Once a particular fashion becomes mainstream, it signals conformity, safety, a willingness to be one of the crowd.  Many of the cultural expressions and behaviors that appear mundane today, from wearing jeans, to using email, to listening to rock music, were once avant-garde choices – risky in that one could be labeled as strange or different, a rebel or a hopeless nerd

Also, those who are strongly identified with a particular subculture also pay the opportunity costs that aligning with that group may involve.  These may not be the first trendsetters, whose signals are novel enough to sometimes be ambiguous – and who may not even be participants in that particular status hierarchy, but the front-runners of the hierarchy itself
 

Required readings

 
Sarah Thornton    Club Cultures, ch 4
Grant McCracken    Culture and Consumption, ch 5
Fred Davis    Fashion, Culture and Identity, ch 1
Veblen, Thorstein    Theory of the Leisure Class, ch 7
Adar, E., L. Zhang, et al.    Implicit Structure and the Dynamics of Blogspace. (2004). 13th International World Wide Web Conference: Workshop on the Weblogging Ecosystem.

Optional readings

 
Huberman, Bernardo A., Christoph Loch, and Ayse Oncule    Status as a valued resource. 2004. Social Psychology Quarterly 67, no. 1: 103-114
Georg Simmel   Fashion 1907. International Quarterly 10, 130-155.
Suzuki, Tadashi and Joel Best    The emergence of trendsetters for fashions and fads: Kogaru in 1990s Japan. 2003. Sociological Quarterly 44, no. 1: 61-80
Coelho, Philip R.P. and James E. McClure    Toward an economic theory of fashion. 1993. Economic Inquiry 31: 595-608
Wolfgang Pesendorfer    Design Innovation and and Fashion Cycles.
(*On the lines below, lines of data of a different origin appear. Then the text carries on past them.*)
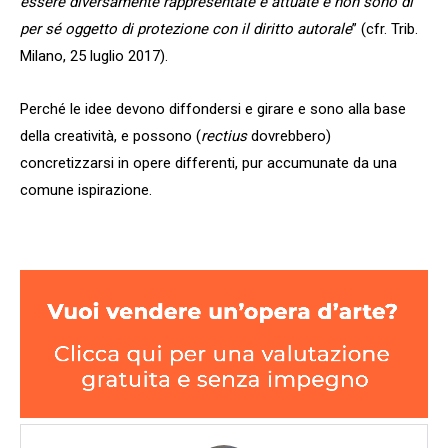
essere diversamente rappresentate e attuate e non sono di
per sé oggetto di protezione con il diritto autorale
” (cfr. Trib.
Milano, 25 luglio 2017).
Perché le idee devono diffondersi e girare e sono alla base
della creatività, e possono (
rectius
dovrebbero)
concretizzarsi in opere differenti, pur accumunate da una
comune ispirazione.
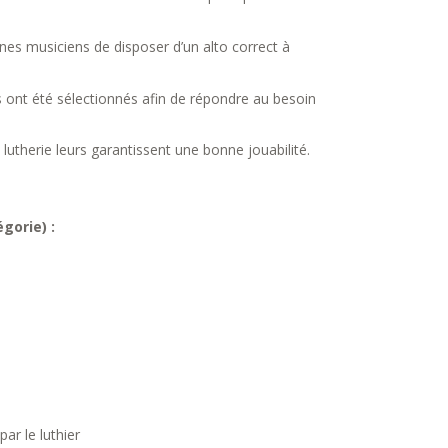
es musiciens de disposer d’un alto correct à
s ont été sélectionnés afin de répondre au besoin
 lutherie leurs garantissent une bonne jouabilité.
gorie) :
ar le luthier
The American Economic Review, Vol. 85, No. 4. (Sep., 1995), pp. 771-792. (there is also an interesting argument between Coelho and Pesendorfer here and here.)

 
 

assignment

 
  1. Read the papers.
    • The Simmel and Veblen readings are both classics of sociology; they are the first theoretical discussions of fashion and quite influential.
    • Coelho and Pessendorfer are contemporary economic discussions of fashion which also use (slightly different) signaling model. Both, I think, are flawed by conflating a number of different functions as fashion (Pessendorfer, for instance, conflates fashion with luxury good). But they do represent the economic approach.
    • Davis and McCracken are contemporary socio/anthro approaches to fashion. They are useful for thinking about fashion in a cultural context.
    • Thornton's book on Club Culture, which focuses on fashion in music, deals the most directly with fashion as knowledge, as a way of showing who has access to information, and how this knowledged is controlled and disseminated.
    • Adar et al on blogs is a very interesting look at exactly how fashions spread in an online space.
      Suzuki et al look at extreme fashions in Japan - their work is a close look at the question of where do new fashion ideas come from.
    • I have also included the Huberman et al paper on status, because ideas about status are fundamental to thinking about fashion hierarchies.
  2. Answer these questions:
    • How does fashion function as a signal? What does it indicate? What are the costs and benfits associated with it? Is it reliable? Why or why not? what is the function of continuous change? How does Veblen's view of fashion fit with a signaling model of fashion?
    • There are fashions in many domains: clothing, slang, blogs, research topics, music, etc. The medium in which the fashion signal is embedded affects how quickly it spreads, how easily old signals are discarded, what social hierarchy/affiliation it indicates, etc. Looking at blogs (from the Adar paper and your own observations), music (from Thornton and your observations), clothing (from Davis, Suzuki, and your observations) and one other domain of your choosing, describe how fashion signals function in each domain, discussing the common features and differences between them. What are the features of the medium that affect fashions within it? Are changes arbitrary or are they driven by other forces in addition to fashion? How does that affect how we interpret it as a signal?

Please link your essays by midday on Tuesday.